Check each line of the records below for the word "Oracle" and give the number of lines that have it, with nothing added.

=== Section Start ===

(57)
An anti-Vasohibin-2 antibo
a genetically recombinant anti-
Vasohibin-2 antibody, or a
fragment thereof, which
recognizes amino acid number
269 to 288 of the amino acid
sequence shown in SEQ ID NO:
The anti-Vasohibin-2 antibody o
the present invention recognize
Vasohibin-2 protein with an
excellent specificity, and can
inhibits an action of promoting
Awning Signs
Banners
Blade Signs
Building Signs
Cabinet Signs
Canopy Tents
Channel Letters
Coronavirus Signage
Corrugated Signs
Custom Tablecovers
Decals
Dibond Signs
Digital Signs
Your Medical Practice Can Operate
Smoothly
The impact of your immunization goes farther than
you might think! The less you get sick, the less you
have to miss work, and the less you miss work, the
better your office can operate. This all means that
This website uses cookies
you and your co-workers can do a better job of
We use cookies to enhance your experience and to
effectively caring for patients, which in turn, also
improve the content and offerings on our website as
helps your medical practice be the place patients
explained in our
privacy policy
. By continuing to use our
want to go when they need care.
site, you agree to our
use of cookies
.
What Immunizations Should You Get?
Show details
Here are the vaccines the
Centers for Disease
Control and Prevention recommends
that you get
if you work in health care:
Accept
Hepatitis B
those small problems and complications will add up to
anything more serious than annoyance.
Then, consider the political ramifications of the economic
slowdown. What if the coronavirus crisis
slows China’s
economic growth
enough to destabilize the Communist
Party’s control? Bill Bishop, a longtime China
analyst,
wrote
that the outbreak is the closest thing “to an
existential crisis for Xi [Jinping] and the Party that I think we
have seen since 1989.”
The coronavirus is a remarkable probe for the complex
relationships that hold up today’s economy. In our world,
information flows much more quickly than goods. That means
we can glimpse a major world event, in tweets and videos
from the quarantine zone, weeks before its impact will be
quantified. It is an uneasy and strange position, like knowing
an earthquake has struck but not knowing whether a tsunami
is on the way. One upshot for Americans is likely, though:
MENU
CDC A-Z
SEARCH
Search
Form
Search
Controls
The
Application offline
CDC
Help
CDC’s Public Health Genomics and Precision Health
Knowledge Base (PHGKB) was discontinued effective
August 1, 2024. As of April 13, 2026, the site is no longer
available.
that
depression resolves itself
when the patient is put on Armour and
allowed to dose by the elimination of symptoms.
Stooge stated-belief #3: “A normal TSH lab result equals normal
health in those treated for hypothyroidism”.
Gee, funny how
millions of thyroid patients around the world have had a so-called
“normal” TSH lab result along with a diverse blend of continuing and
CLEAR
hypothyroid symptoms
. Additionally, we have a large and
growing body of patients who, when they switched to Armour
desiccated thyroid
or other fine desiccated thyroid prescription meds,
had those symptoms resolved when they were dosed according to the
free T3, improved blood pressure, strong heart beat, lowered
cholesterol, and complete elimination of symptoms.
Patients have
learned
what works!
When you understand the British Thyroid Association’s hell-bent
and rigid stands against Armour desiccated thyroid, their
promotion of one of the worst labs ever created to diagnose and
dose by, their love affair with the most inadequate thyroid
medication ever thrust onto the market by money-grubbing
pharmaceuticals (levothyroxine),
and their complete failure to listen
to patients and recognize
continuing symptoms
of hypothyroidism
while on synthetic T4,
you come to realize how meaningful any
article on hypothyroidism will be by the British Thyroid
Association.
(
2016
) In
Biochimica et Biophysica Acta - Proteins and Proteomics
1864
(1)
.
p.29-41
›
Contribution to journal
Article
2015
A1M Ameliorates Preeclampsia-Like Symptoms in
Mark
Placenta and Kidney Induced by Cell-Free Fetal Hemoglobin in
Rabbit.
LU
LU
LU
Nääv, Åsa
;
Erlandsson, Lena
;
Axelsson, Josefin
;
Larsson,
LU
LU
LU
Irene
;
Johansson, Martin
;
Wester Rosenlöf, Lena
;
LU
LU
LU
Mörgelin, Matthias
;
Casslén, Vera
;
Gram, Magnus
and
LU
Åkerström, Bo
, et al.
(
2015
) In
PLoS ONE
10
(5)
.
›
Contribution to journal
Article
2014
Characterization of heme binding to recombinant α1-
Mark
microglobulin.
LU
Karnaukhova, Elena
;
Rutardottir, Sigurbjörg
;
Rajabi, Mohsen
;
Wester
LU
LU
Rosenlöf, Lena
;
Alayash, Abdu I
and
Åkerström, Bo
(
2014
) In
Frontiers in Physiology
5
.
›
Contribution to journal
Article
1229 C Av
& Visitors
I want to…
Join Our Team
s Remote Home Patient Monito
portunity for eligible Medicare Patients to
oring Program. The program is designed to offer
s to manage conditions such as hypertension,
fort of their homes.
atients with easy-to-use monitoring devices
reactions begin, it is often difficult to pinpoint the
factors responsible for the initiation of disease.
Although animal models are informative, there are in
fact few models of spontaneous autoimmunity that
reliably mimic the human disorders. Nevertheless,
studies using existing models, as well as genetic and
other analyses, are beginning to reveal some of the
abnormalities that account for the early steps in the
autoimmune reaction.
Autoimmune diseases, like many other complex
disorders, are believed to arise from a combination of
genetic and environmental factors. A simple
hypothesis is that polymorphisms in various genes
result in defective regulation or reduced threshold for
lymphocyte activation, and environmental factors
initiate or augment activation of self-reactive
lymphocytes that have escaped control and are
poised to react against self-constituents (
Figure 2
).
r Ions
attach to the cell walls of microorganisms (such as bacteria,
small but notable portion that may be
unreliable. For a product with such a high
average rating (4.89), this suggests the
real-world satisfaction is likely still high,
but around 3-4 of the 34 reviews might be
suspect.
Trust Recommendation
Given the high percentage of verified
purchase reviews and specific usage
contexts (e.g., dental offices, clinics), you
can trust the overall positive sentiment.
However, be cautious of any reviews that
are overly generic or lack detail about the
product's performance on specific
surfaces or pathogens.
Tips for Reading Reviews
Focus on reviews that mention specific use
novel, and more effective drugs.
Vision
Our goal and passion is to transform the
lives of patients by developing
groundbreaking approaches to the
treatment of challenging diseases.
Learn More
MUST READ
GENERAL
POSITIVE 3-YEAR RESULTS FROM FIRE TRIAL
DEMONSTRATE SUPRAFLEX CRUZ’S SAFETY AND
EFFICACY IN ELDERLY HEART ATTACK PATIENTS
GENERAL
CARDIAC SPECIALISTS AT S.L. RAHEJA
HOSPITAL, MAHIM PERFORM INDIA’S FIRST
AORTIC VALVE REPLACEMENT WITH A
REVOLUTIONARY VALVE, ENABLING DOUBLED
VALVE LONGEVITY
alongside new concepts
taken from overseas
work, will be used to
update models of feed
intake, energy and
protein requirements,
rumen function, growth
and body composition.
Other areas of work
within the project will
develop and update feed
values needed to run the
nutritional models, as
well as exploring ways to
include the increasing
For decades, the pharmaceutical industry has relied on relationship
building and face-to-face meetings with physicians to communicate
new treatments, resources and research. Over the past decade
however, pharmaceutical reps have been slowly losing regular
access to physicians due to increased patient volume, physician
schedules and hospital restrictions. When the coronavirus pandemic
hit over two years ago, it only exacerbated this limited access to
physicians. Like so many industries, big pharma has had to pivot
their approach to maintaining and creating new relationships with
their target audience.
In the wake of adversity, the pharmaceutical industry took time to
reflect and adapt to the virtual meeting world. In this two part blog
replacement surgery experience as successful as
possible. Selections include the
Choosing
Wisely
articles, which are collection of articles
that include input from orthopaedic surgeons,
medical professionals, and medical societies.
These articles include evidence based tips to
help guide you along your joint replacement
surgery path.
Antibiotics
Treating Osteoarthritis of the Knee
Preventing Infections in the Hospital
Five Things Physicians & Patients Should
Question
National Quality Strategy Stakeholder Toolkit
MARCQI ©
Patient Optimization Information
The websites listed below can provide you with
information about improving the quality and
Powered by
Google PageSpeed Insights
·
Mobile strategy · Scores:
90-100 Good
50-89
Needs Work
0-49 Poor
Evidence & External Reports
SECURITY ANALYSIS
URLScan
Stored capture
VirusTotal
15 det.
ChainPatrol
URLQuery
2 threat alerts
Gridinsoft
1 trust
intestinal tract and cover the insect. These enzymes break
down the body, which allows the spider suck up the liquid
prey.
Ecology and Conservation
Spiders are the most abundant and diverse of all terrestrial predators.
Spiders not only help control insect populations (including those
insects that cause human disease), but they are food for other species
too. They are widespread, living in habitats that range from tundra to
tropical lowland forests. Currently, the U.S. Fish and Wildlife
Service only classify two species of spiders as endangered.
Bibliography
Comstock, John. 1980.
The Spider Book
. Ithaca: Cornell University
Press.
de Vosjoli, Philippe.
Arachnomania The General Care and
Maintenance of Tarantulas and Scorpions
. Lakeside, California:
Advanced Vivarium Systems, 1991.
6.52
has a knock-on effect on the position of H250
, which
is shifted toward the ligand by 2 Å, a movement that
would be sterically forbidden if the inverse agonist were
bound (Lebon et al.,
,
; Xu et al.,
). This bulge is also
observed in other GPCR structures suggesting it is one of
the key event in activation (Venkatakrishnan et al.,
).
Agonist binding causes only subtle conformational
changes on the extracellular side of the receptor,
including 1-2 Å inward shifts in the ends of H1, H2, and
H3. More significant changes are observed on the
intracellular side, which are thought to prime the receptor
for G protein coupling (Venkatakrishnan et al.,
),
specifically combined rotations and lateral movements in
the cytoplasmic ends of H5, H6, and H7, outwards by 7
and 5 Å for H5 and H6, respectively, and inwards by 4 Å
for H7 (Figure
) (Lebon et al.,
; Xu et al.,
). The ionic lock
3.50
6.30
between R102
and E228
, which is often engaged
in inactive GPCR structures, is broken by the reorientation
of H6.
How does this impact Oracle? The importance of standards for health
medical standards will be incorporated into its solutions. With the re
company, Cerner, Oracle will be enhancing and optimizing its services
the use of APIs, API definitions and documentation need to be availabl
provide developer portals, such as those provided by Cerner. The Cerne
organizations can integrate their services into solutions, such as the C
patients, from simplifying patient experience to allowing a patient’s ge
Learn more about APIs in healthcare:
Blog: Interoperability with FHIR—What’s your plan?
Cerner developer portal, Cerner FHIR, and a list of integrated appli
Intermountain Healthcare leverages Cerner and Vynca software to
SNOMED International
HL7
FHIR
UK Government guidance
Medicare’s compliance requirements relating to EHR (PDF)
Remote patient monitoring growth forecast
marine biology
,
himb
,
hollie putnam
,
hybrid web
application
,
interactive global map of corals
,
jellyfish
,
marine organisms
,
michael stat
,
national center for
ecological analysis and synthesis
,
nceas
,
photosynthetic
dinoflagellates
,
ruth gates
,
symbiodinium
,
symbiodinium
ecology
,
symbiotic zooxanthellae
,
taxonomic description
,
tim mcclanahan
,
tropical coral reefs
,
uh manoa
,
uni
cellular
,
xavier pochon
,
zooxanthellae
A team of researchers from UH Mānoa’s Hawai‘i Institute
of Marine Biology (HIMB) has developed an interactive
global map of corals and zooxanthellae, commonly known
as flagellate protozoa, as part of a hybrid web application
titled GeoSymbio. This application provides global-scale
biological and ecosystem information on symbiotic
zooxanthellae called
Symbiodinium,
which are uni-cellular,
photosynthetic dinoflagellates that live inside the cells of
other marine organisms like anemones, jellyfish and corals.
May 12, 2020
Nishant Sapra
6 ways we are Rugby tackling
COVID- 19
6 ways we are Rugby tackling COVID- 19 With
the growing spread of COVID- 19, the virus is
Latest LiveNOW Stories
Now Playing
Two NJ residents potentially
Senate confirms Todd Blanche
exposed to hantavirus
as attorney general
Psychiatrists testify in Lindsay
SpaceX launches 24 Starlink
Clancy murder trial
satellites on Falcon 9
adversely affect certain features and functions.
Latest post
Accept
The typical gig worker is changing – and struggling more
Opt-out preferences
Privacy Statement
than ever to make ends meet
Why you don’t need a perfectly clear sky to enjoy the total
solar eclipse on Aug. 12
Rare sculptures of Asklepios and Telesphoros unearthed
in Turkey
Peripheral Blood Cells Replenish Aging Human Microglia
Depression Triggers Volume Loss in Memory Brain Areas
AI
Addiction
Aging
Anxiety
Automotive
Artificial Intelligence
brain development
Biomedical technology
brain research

=== Section End ===

EXPECTED ANSWER: 2